3. Move this notebook, the complete dbpedia folder, and the complete embeddings folder to `dlcc_evaluation_framework`

4. Uncomment the embedding variants to run the experiments. The complete execution of all 55 variants may take 12 to 24 hours. Results will be saved in a newly created `results` folder

In [1]:
from datetime import datetime 
import time
from dl_evaluation_framework.evaluation_manager import EvaluationManager, VectorTuple
import warnings
warnings.filterwarnings('ignore')


embedding_models = [
#     'rdf2vec-cbow',
#     'rdf2vec-cbow-oa',
#     'rdf2vec-sg',
#     'rdf2vec-sg-oa',
#     'non-rdf2vec-ComplEx',
#     'non-rdf2vec-DistMult',
#     'non-rdf2vec-RESCAL',
#     'non-rdf2vec-RotatE',
#     'non-rdf2vec-TransE-L1',
#     'non-rdf2vec-TransE-L2',
#     'non-rdf2vec-TransR',
]

model_variants = [
#     '-200-original',
#     '-200-avgbin',
#     '-128-autoencoded',
#     '-256-autoencoded',
#     '-512-autoencoded',
]

embedding_txt_filenames = [em+mv for mv in model_variants for em in embedding_models]

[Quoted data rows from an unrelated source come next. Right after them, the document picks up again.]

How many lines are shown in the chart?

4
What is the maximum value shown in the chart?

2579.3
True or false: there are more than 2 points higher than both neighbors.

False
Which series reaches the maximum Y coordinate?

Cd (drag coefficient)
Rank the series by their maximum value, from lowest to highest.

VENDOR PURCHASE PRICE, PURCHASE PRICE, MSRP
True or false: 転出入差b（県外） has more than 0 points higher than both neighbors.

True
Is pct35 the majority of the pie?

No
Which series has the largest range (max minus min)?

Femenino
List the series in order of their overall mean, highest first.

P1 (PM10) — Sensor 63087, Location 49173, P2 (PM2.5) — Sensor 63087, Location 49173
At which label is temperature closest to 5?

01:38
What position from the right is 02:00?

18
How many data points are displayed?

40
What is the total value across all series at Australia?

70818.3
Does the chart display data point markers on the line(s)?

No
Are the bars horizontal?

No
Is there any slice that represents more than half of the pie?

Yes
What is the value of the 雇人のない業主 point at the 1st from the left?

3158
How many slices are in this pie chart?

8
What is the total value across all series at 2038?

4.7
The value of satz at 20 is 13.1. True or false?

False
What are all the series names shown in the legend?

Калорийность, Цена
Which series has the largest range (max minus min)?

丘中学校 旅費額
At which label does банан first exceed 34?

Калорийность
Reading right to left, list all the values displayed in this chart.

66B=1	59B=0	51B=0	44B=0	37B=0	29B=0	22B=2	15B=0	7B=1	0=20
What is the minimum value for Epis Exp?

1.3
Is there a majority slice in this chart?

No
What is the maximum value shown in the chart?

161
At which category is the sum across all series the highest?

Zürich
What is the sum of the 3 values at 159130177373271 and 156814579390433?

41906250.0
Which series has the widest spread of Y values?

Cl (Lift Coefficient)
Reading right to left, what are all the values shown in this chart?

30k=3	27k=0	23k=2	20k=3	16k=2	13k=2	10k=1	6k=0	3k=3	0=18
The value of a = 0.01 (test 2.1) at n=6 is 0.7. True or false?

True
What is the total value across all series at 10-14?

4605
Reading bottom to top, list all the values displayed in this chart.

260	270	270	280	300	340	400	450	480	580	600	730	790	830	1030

vlist = [VectorTuple(vector_name=embedding, vector_path=f"embeddings/{embedding}.txt") for embedding in embedding_txt_filenames]

test_directory = "dbpedia/"

em = EvaluationManager(test_directory=test_directory)

start_time = datetime.now()
em.evaluate(vector_names_and_files=vlist)
end_time = datetime.now()

print(f"Finished DLCC for all embeddings. Took {end_time - start_time}")